Go through the entries below. Copy each line in which "щодо" appears.

[Dataset entries]
--- START ---

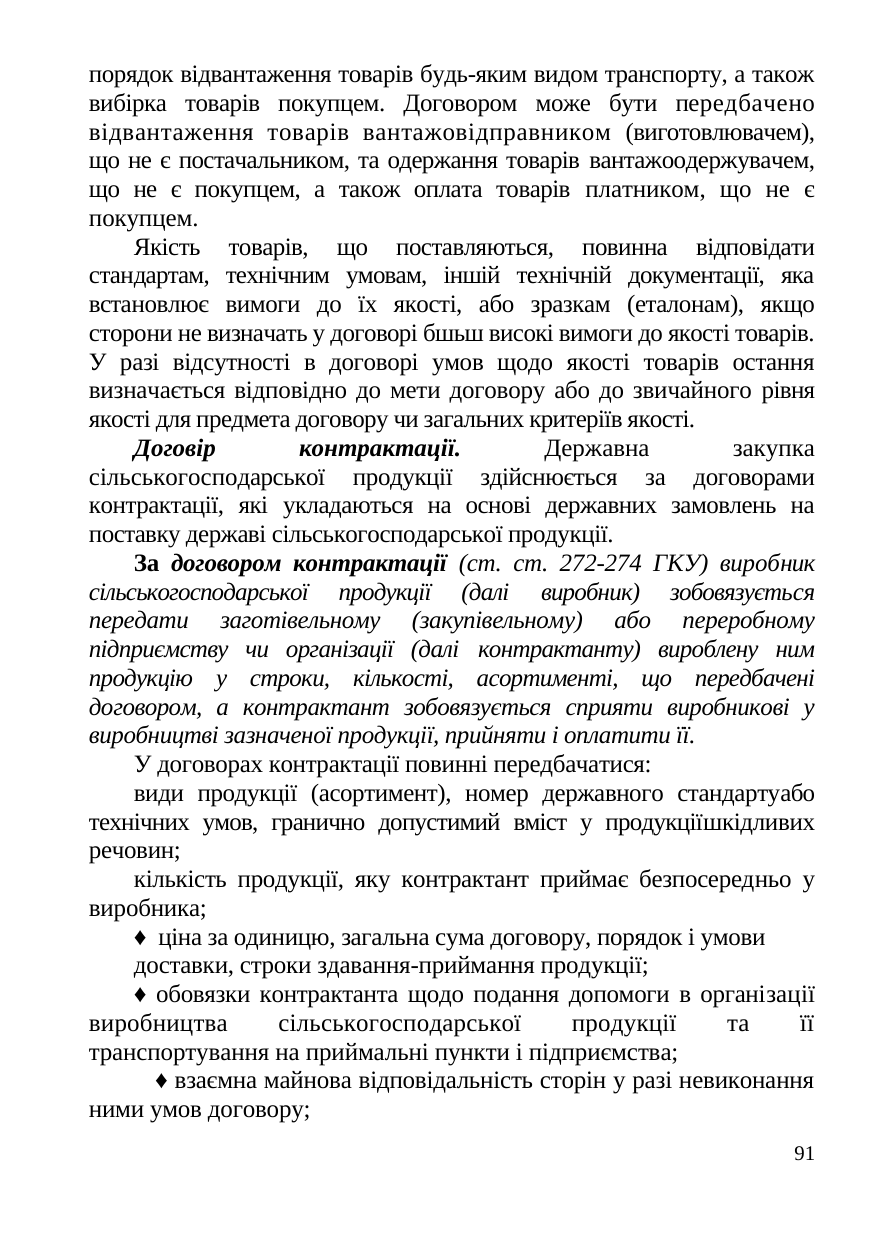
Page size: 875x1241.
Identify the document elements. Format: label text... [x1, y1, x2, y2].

text Якість товарів, що поставляються, повинна відповідати стандартам, технічним умовам, іншій технічній документації, яка встановлює вимоги до їх якості, або зразкам (еталонам), якщо сторони не визначать у договорі бшьш високі вимоги до якості товарів. У разі відсутності в договорі умов щодо якості товарів остання визначається відповідно до мети договору або до звичайного рівня якості для предмета договору чи загальних критеріїв якості. [89, 232, 815, 433]
text кількість продукції, яку контрактант приймає безпосередньо у виробника; [89, 864, 815, 922]
text За договором контрактації (ст. ст. 272-274 ГКУ) виробник сільськогосподарської продукції (далі виробник) зобовязується передати заготівельному (закупівельному) або переробному підприємству чи організації (далі контрактанту) вироблену ним продукцію у строки, кількості, асортименті, що передбачені договором, а контрактант зобовязується сприяти виробникові у виробництві зазначеної продукції, прийняти і оплатити її. [89, 548, 815, 749]
text У договорах контрактації повинні передбачатися: [89, 749, 815, 778]
text види продукції (асортимент), номер державного стандартуабо технічних умов, гранично допустимий вміст у продукціїшкідливих речовин; [89, 778, 815, 864]
text ♦ ціна за одиницю, загальна сума договору, порядок і умови [89, 922, 815, 950]
text ♦ взаємна майнова відповідальність сторін у разі невиконання ними умов договору; [89, 1065, 815, 1123]
text ♦ обовязки контрактанта щодо подання допомоги в організації виробництва сільськогосподарської продукції та її транспортування на приймальні пункти і підприємства; [89, 979, 815, 1065]
text доставки, строки здавання-приймання продукції; [89, 950, 815, 979]
text Договір контрактації. Державна закупка сільськогосподарської продукції здійснюється за договорами контрактації, які укладаються на основі державних замовлень на поставку державі сільськогосподарської продукції. [89, 433, 815, 548]
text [89, 59, 815, 232]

--- END ---

Written response ->
text Якість товарів, що поставляються, повинна відповідати стандартам, технічним умовам, іншій технічній документації, яка встановлює вимоги до їх якості, або зразкам (еталонам), якщо сторони не визначать у договорі бшьш високі вимоги до якості товарів. У разі відсутності в договорі умов щодо якості товарів остання визначається відповідно до мети договору або до звичайного рівня якості для предмета договору чи загальних критеріїв якості. [89, 232, 815, 433]
text ♦ обовязки контрактанта щодо подання допомоги в організації виробництва сільськогосподарської продукції та її транспортування на приймальні пункти і підприємства; [89, 979, 815, 1065]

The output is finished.